# viair 380c or 400c?



## VR6OOM (Nov 8, 2002)

The 380c is 200 psi and 400c is 150psi. I found a good deal on a 400c and was just wondering what you guys thought.


----------



## GnarPassatWagon (Mar 7, 2009)

400c end of story. much faster... you wont be filoling to more than 150psi on most set ups here.


----------



## VR6OOM (Nov 8, 2002)

Ok cool thanks!


----------



## holywhitebread (Jun 18, 2008)

400 /end thread


----------



## hunterkb (Nov 20, 2009)

400 :screwy:


----------



## veeko (Oct 26, 2005)

my 400c fills my 3 gallon in approximately 30 seconds or so.


----------



## tonyb2580 (Jun 22, 2006)

^^^^ mine too.. nice and quick


----------



## _plush_ (Mar 28, 2009)

not trying to start a fight but I wish people did a little research before they posted up their opinions. Going with only 1 400c is a bad idea and the reasoning behind that is the 400c is only a 33% duty compressor vs a 100% duty compressor like the 380c which means if the compressor is being used quite frequently and thus overheat it will cause the compressor to die out much faster than a 100% duty compressor. These are things you need to consider when deciding on what parts to use. While the 400 is bigger it isnt necessarily better. With that said if you wanted to step up from the 380c you will need to go to 450c that is the next 100% duty compressor in the viair line up, or go with a dual setup ........ hope this helps


----------



## VR6OOM (Nov 8, 2002)

Thanks guys. I ended up getting a great deal on a 1 day old viair 380c.


----------



## felixy69 (Aug 1, 2008)

the biggest the better !!! 480 C DUAL !


----------



## Rat4Life (Oct 14, 2004)

_plush_ said:


> not trying to start a fight but I wish people did a little research before they posted up their opinions. Going with only 1 400c is a bad idea and the reasoning behind that is the 400c is only a 33% duty compressor vs a 100% duty compressor like the 380c which means if the compressor is being used quite frequently and thus overheat it will cause the compressor to die out much faster than a 100% duty compressor. These are things you need to consider when deciding on what parts to use. While the 400 is bigger it isnt necessarily better. With that said if you wanted to step up from the 380c you will need to go to 450c that is the next 100% duty compressor in the viair line up, or go with a dual setup ........ hope this helps


 what you see on paper and what you get in real life is 2 different things. 400 is much better then 380 true facts, i don't care if its 33% duty vs slow and loud 100% 380. 
had experience with both and 400 wins every time. imo if you running 145 psi switch and could afford to get only 1 compressor def get 400c it was working so far for me and i stick with it from long testing.
to the OP i think you will be disappointed from performance of single 380 with 5 gal tank.


----------



## VR6OOM (Nov 8, 2002)

Rat4Life said:


> to the OP i think you will be disappointed from performance of single 380 with 5 gal tank.

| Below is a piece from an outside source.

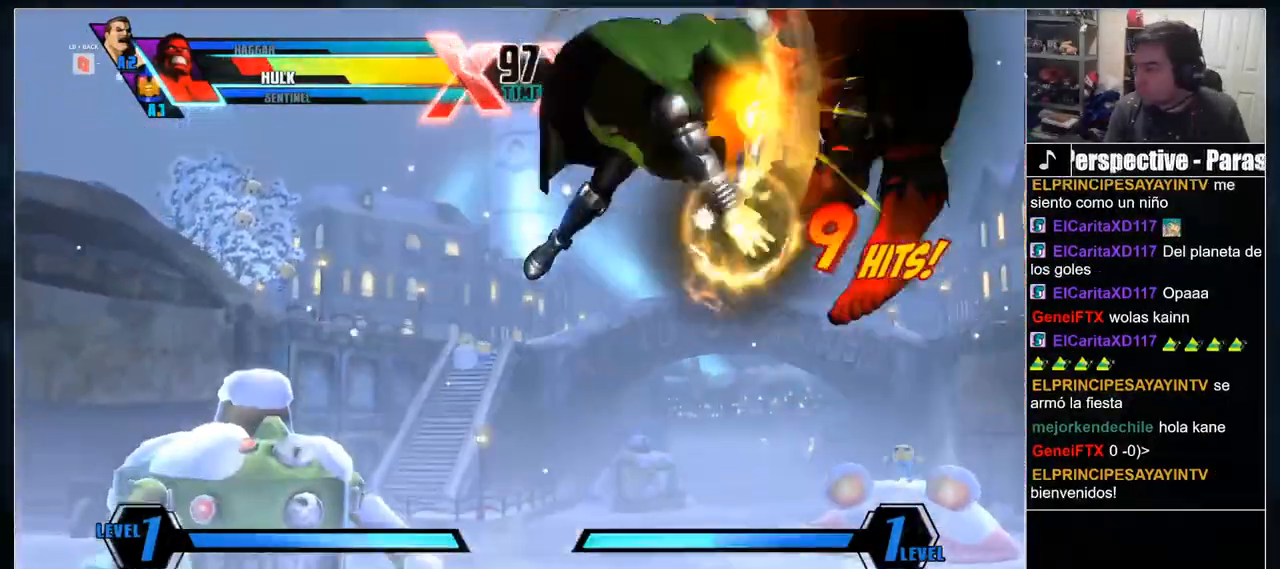
{"dt_ms": 1000, "buttons": []}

I'm using a 3 gal tank. This pump was only $150 and it had one day of use...a deal I couldn't refuse.


----------



## beacom (May 23, 2007)

probably only had one day of use because the person realized it was to slow, 

its only like 40 bucks more for a brand new 400


----------



## VR6OOM (Nov 8, 2002)

beacom said:


> probably only had one day of use because the person realized it was to slow,


Negative ghostrider. It was a good friend of mine who sold it to me and static he is 22.5. On air he only got down to 22.25. Decided it wasn't worth the money and sold everything.


----------